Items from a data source
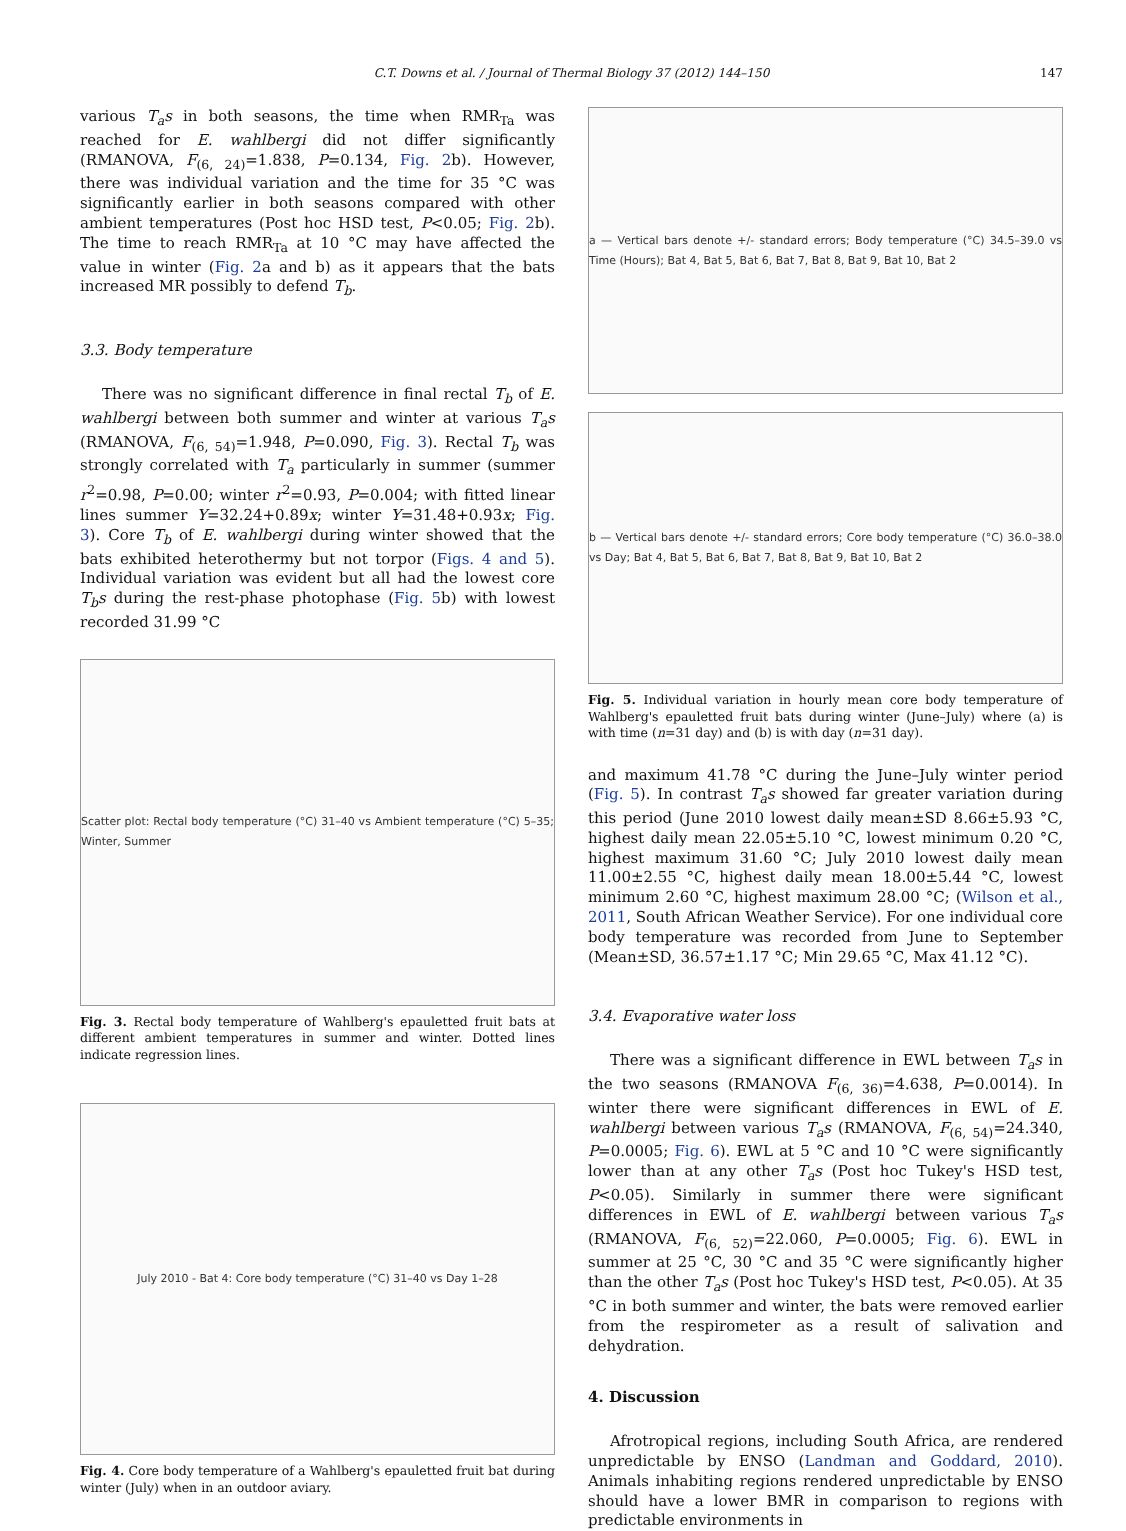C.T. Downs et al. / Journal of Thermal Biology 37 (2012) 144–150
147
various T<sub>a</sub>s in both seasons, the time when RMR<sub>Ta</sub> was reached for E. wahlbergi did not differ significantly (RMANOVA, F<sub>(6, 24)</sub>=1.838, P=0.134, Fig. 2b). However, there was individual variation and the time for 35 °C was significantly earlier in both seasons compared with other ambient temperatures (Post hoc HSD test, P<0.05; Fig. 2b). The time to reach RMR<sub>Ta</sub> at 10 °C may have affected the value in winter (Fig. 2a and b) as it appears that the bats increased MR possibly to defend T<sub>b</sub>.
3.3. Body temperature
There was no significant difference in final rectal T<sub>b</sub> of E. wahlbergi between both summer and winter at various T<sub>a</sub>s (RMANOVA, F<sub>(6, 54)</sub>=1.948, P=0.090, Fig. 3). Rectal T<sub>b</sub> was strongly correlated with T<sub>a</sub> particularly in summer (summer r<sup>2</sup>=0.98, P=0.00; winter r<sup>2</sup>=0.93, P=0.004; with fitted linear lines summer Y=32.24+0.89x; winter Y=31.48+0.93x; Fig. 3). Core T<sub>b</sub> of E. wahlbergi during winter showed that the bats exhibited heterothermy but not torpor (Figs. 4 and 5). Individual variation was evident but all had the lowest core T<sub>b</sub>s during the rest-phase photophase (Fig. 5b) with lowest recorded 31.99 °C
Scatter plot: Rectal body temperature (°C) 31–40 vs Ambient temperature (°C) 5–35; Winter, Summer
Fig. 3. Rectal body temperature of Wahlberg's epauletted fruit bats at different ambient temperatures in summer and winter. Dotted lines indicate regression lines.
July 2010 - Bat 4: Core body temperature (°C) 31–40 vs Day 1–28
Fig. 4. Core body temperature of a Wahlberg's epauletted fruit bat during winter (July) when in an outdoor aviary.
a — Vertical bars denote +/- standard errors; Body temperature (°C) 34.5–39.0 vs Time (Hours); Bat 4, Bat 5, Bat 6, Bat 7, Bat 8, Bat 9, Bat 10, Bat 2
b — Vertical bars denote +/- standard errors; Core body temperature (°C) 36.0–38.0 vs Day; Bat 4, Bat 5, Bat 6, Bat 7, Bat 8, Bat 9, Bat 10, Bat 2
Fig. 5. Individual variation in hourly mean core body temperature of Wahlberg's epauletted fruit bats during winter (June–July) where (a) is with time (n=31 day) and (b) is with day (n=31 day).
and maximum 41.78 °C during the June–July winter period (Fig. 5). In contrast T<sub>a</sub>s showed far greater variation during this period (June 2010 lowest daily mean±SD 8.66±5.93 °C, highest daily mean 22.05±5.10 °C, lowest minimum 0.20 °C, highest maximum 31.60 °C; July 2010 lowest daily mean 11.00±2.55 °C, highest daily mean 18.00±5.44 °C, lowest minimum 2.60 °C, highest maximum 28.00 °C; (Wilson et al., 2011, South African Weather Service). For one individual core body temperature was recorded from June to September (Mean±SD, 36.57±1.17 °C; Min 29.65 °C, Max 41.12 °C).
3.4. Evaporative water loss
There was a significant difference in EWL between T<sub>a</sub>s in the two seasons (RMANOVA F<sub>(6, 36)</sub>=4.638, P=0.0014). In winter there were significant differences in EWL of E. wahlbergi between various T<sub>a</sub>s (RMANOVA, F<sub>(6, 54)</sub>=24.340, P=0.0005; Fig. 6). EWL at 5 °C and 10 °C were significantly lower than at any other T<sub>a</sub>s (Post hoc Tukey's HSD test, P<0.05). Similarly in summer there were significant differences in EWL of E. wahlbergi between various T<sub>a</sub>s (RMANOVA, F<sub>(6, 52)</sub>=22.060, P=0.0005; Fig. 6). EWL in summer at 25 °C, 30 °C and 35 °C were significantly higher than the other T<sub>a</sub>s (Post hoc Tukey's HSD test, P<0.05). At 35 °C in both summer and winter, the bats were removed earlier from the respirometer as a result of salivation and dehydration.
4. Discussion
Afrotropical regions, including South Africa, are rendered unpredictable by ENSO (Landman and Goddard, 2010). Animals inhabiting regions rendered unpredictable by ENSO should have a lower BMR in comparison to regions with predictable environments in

## Activity
When you reach the line with "Scatter plot: Rectal" in the records above, start writing out lines exactly, and stop once the line with "Fig. 5. Individual" has been written; include nothing else.

## Exercise response
Scatter plot: Rectal body temperature (°C) 31–40 vs Ambient temperature (°C) 5–35; Winter, Summer
Fig. 3. Rectal body temperature of Wahlberg's epauletted fruit bats at different ambient temperatures in summer and winter. Dotted lines indicate regression lines.
July 2010 - Bat 4: Core body temperature (°C) 31–40 vs Day 1–28
Fig. 4. Core body temperature of a Wahlberg's epauletted fruit bat during winter (July) when in an outdoor aviary.
a — Vertical bars denote +/- standard errors; Body temperature (°C) 34.5–39.0 vs Time (Hours); Bat 4, Bat 5, Bat 6, Bat 7, Bat 8, Bat 9, Bat 10, Bat 2
b — Vertical bars denote +/- standard errors; Core body temperature (°C) 36.0–38.0 vs Day; Bat 4, Bat 5, Bat 6, Bat 7, Bat 8, Bat 9, Bat 10, Bat 2
Fig. 5. Individual variation in hourly mean core body temperature of Wahlberg's epauletted fruit bats during winter (June–July) where (a) is with time (n=31 day) and (b) is with day (n=31 day).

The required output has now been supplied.